Take the records below and retype them line by line, from the first line through the one containing "camera: 170 degrees right, 10 degrees down"; stop there.

**Supplied records:**
== Segment start ==

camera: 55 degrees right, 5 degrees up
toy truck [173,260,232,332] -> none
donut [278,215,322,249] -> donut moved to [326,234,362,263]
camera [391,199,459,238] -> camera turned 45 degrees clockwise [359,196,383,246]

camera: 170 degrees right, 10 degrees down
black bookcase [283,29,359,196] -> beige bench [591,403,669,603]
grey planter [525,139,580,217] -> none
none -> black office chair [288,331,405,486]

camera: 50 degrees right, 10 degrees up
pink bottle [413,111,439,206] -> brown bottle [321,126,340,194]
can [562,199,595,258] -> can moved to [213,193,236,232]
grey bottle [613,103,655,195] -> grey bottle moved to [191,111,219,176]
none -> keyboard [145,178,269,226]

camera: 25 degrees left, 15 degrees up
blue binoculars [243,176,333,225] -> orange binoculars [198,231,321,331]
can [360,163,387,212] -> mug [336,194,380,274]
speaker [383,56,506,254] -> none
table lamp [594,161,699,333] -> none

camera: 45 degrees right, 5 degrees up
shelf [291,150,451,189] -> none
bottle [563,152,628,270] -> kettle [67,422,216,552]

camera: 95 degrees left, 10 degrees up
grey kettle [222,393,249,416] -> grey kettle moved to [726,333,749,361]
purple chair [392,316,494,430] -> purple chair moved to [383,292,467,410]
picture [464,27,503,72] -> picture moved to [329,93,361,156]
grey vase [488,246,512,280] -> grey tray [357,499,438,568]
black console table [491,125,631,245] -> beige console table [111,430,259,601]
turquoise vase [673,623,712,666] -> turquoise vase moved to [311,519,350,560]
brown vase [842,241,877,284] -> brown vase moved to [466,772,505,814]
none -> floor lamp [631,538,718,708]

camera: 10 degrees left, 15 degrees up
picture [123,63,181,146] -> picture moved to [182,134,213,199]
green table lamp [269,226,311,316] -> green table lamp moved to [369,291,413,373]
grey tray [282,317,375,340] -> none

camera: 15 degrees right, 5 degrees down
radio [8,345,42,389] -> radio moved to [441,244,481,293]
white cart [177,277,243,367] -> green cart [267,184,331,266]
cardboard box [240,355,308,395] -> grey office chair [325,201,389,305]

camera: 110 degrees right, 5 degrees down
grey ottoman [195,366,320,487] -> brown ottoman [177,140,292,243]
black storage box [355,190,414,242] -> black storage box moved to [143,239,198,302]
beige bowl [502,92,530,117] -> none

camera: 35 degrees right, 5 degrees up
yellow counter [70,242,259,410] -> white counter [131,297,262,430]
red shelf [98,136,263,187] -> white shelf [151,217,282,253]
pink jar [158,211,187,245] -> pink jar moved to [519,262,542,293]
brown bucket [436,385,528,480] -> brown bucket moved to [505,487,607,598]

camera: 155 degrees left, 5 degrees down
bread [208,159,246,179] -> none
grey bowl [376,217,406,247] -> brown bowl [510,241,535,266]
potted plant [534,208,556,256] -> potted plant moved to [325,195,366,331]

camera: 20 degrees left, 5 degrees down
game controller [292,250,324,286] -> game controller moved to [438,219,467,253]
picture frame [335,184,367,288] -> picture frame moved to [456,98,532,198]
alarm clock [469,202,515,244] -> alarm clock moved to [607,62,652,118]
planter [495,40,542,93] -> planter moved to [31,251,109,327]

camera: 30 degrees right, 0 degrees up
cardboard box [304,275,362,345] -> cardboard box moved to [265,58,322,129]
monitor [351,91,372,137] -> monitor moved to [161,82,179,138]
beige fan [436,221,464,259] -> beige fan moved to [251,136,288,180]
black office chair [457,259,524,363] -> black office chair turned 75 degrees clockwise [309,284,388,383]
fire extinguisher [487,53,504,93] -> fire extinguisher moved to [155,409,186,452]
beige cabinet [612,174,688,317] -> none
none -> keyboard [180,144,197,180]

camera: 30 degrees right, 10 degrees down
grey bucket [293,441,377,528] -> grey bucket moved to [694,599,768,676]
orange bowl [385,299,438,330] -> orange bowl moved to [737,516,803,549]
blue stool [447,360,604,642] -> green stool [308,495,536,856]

== Segment end ==

**Task solution:**
camera: 55 degrees right, 5 degrees up
toy truck [173,260,232,332] -> none
donut [278,215,322,249] -> donut moved to [326,234,362,263]
camera [391,199,459,238] -> camera turned 45 degrees clockwise [359,196,383,246]

camera: 170 degrees right, 10 degrees down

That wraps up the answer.